Exercise: Count the lines below that contain the string "genus". Reply with that number alone.

Dataset records:
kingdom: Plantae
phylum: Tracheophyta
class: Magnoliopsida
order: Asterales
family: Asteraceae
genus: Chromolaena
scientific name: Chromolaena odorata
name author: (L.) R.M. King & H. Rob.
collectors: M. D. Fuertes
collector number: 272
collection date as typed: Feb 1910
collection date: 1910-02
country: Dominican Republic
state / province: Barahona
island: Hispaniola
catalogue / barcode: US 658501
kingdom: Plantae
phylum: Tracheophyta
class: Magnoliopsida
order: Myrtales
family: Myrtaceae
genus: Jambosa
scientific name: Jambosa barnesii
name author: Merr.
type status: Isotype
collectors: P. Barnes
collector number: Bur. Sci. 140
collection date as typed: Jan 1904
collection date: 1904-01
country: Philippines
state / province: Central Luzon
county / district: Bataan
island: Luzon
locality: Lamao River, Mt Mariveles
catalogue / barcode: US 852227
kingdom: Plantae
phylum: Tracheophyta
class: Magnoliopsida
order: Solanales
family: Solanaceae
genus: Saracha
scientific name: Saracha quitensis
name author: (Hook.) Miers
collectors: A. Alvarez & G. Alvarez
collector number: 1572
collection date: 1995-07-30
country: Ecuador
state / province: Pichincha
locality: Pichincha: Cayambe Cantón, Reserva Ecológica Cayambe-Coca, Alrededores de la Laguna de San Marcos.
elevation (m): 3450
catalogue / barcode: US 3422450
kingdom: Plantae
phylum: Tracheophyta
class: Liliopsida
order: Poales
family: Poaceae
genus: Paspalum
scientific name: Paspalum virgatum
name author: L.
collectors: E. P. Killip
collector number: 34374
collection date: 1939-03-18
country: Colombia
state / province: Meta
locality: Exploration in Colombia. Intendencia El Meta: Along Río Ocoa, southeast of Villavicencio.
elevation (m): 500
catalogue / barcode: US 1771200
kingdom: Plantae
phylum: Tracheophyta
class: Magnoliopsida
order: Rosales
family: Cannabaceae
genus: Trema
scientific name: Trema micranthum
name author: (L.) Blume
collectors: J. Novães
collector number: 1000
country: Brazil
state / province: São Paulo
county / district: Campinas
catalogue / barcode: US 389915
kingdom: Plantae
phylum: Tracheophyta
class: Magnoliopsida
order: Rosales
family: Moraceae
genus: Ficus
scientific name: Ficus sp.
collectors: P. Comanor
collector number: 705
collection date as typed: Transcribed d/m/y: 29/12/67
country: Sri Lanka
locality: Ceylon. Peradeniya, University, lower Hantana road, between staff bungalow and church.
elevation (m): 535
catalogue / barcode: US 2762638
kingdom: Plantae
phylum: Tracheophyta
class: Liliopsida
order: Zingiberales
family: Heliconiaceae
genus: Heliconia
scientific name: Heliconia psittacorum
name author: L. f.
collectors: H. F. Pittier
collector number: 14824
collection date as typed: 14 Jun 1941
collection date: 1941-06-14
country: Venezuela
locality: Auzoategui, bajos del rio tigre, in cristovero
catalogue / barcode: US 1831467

Answer to this problem: 7